Les prochains mois serviront de test pour la filière. Les fabricants devront adapter leur documentation, les plateformes de devis devront mettre à jour leurs simulateurs et les ménages devront éviter les décisions prises sur d’anciens barèmes. Dans un marché sensible aux aides publiques, la qualité de l’information devient presque aussi déterminante que la performance des capteurs installés sur le toit.
Questions fréquentes
- Le solaire thermique est-il totalement exclu de MaPrimeRénov’ ?
- Non. L’exclusion concerne le parcours « par geste » dans l’Hexagone. Les équipements solaires thermiques peuvent encore entrer dans un dossier plus large, notamment via MaPrimeRénov’ Accompagné, lorsque le projet répond aux conditions de rénovation énergétique.

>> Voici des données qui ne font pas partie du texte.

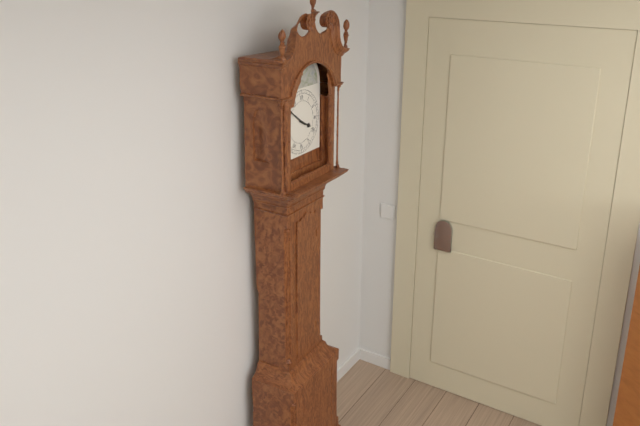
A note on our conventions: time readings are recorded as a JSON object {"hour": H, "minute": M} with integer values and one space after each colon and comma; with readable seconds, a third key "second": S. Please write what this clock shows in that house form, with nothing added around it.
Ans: {"hour": 3, "minute": 51}
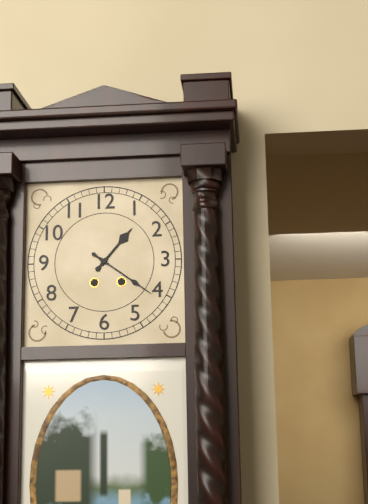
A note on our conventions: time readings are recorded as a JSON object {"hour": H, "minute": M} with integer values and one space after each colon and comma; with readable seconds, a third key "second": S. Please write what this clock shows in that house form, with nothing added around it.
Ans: {"hour": 1, "minute": 21}
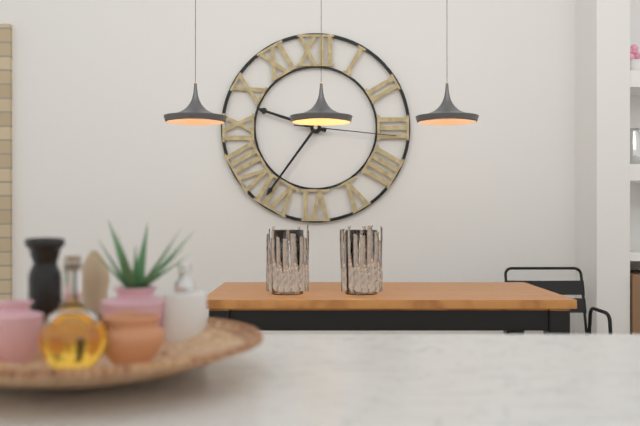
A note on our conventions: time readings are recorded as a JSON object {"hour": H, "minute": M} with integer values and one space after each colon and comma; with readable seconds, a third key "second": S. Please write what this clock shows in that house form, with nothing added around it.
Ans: {"hour": 9, "minute": 36, "second": 16}
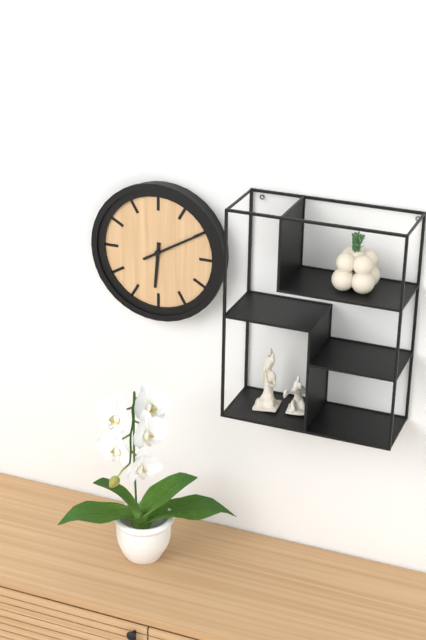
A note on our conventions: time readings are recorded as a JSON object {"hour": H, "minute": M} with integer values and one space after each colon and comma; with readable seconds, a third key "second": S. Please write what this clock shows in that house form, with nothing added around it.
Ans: {"hour": 6, "minute": 10}
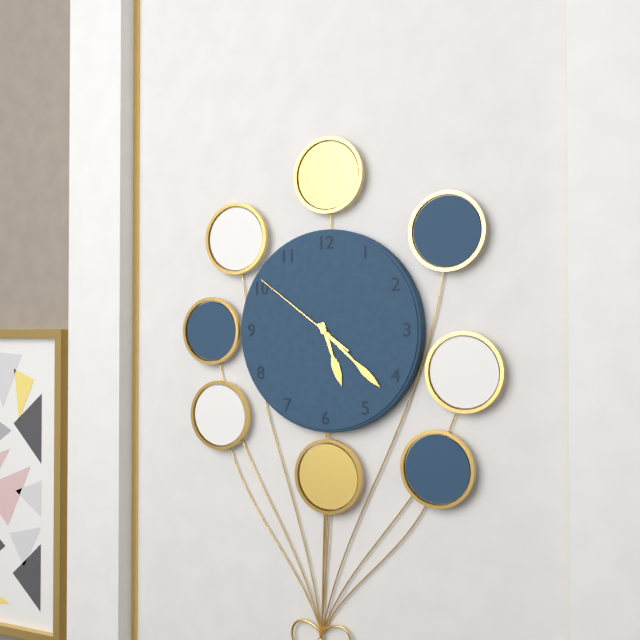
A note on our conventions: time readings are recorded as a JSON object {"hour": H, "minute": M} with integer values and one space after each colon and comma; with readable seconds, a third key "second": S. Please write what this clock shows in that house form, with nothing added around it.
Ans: {"hour": 5, "minute": 22, "second": 51}
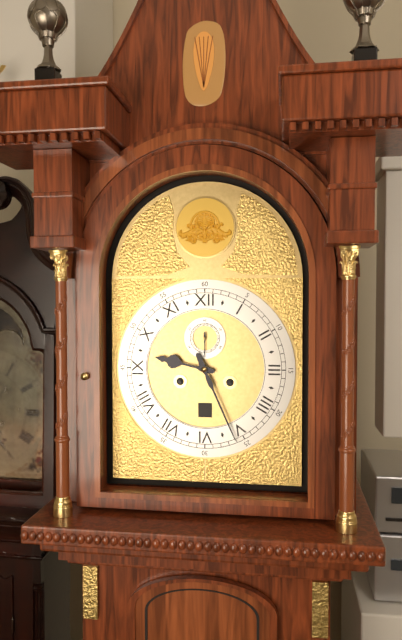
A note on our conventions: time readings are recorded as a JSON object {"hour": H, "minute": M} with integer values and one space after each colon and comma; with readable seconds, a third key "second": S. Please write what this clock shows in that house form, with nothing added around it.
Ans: {"hour": 9, "minute": 26}
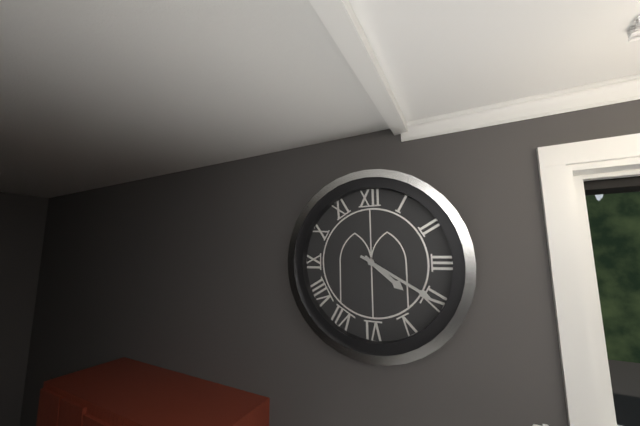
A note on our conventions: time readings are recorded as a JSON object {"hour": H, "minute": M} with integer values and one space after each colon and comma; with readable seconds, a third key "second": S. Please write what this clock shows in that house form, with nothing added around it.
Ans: {"hour": 4, "minute": 20}
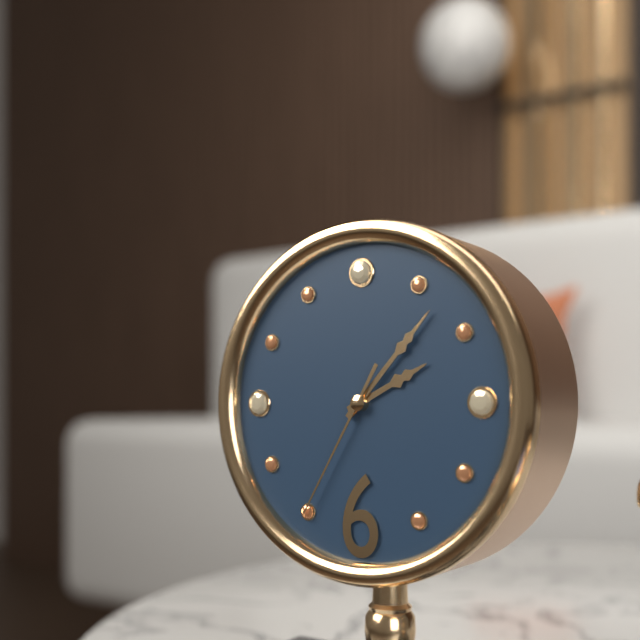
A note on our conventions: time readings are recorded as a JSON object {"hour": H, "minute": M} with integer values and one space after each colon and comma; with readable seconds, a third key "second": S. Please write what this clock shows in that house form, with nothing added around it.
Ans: {"hour": 2, "minute": 7, "second": 35}
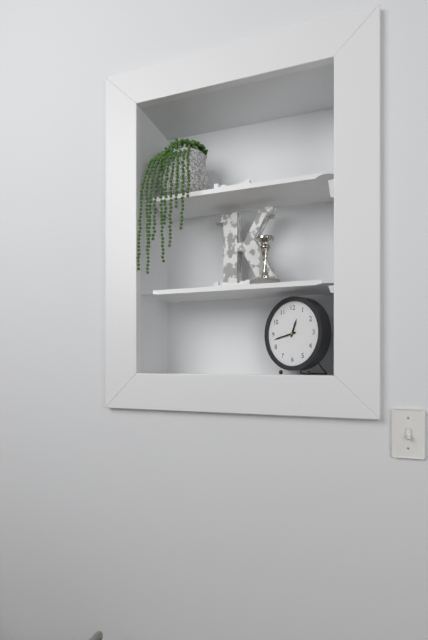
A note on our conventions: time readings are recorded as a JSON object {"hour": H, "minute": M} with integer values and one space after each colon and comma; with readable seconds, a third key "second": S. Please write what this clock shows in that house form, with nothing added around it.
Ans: {"hour": 12, "minute": 43}
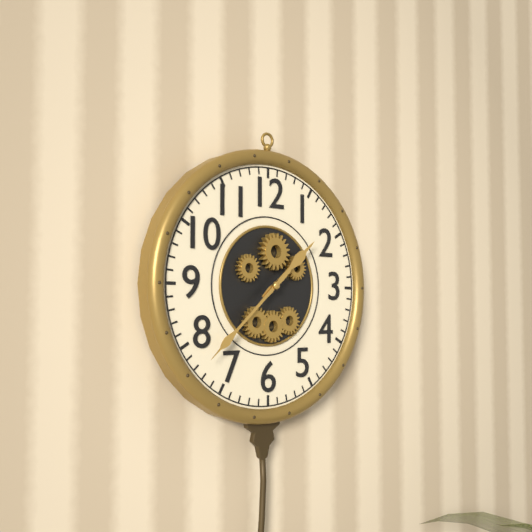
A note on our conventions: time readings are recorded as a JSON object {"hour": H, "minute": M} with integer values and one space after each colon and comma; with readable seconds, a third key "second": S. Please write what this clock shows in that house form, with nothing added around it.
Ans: {"hour": 1, "minute": 38}
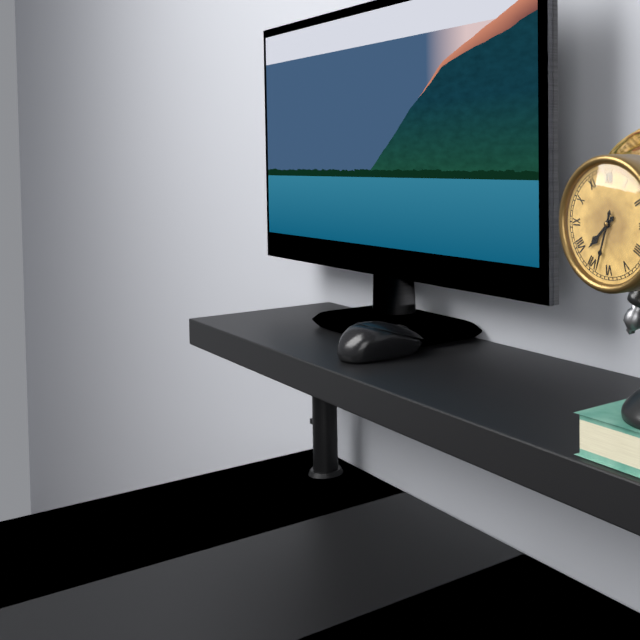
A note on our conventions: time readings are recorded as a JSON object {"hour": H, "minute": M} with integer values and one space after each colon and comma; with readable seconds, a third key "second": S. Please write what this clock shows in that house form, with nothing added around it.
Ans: {"hour": 7, "minute": 33}
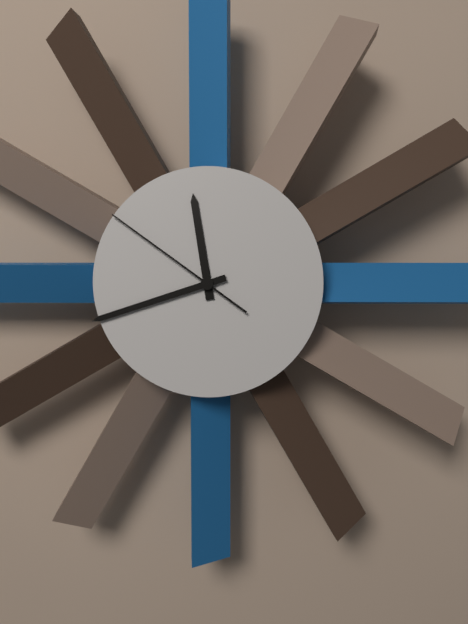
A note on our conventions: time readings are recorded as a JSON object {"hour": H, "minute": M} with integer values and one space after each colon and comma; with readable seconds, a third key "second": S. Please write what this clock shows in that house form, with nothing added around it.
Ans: {"hour": 11, "minute": 42, "second": 51}
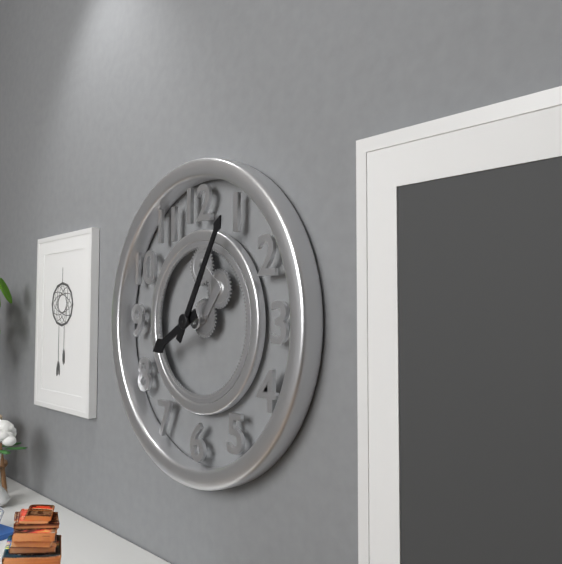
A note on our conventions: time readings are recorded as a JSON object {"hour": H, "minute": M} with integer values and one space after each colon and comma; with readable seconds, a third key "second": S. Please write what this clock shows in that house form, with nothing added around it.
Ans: {"hour": 8, "minute": 5}
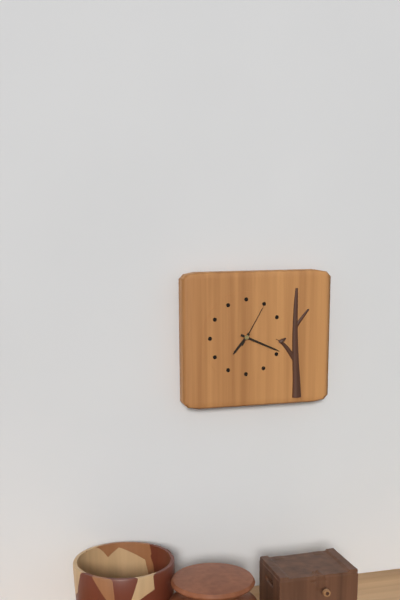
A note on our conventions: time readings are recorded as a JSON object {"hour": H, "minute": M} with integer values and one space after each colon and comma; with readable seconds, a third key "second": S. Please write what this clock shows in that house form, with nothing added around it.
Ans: {"hour": 7, "minute": 19}
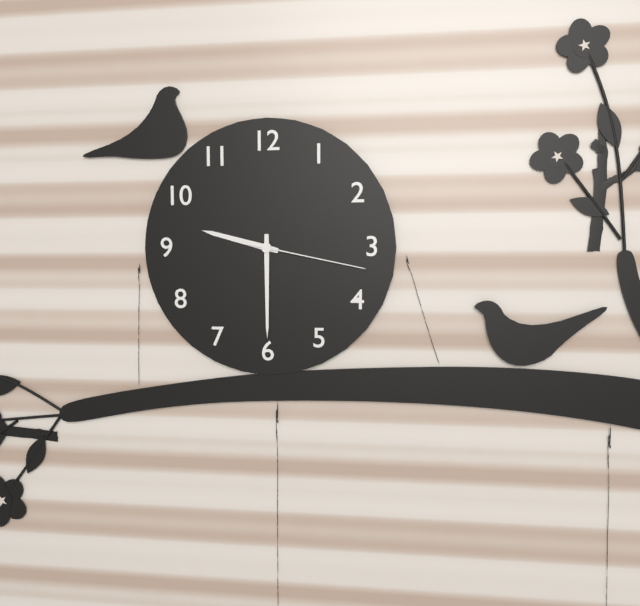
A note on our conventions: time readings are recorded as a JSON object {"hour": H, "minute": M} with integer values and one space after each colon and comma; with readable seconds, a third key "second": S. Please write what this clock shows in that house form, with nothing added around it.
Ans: {"hour": 9, "minute": 30, "second": 17}
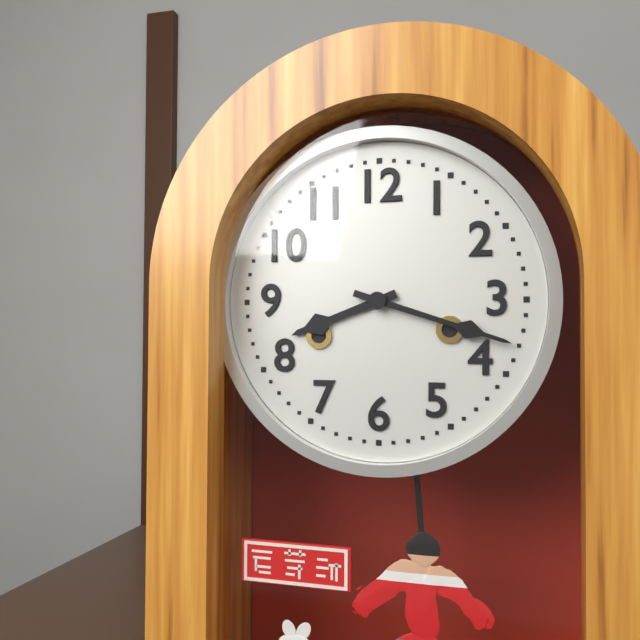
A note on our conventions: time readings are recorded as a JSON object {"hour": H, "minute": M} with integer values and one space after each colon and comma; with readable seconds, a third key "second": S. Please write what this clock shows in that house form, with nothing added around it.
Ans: {"hour": 8, "minute": 18}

- Les panneaux photovoltaïques classiques sont-ils concernés ?
- Non. Les panneaux photovoltaïques classiques ne relèvent pas de MaPrimeRénov’ pour la production d’électricité. Ils dépendent surtout de la prime à l’autoconsommation, des tarifs d’achat du surplus et du contrat avec EDF OA.
- Que doit vérifier un ménage avant de signer un devis solaire ?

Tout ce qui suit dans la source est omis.